_Problem statement:_
The word to find is "none". State how many lines below contain it, giving only the number.

--- Given records ---

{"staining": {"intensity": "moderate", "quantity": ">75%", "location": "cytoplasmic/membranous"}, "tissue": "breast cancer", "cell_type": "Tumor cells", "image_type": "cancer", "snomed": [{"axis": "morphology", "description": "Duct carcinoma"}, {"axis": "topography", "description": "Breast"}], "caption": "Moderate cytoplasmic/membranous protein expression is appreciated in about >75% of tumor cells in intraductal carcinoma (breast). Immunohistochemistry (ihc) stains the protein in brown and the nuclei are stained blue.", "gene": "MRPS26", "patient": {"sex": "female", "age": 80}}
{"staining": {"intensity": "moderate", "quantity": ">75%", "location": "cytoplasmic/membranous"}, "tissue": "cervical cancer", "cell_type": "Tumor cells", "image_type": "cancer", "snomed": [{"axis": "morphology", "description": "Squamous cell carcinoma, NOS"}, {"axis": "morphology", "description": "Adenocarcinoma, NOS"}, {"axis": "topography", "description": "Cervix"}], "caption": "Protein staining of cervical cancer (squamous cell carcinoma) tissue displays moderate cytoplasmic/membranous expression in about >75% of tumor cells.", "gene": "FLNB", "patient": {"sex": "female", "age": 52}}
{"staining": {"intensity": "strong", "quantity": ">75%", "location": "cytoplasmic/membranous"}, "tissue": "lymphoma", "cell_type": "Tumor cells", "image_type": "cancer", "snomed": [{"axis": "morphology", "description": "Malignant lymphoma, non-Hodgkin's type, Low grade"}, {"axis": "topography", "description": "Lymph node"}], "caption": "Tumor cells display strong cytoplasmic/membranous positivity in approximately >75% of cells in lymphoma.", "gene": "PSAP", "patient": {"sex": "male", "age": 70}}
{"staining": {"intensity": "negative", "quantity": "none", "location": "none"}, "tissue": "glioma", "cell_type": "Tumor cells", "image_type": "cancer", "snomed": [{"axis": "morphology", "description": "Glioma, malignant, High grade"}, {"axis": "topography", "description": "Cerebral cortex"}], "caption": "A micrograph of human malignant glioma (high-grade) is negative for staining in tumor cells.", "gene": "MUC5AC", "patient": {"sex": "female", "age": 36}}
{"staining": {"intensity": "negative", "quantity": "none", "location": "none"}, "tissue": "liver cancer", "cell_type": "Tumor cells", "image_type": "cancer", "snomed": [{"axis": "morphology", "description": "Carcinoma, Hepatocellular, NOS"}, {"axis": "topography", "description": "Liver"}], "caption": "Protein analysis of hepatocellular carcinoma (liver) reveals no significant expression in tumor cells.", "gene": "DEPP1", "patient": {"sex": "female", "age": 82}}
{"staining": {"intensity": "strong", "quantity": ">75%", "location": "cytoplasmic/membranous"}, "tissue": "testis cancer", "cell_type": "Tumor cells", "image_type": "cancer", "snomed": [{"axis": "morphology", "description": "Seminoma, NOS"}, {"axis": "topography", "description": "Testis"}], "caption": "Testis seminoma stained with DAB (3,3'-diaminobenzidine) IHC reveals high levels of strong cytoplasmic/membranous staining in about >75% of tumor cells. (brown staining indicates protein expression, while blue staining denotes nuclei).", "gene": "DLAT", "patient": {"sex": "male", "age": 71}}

---

_Exercise output:_
2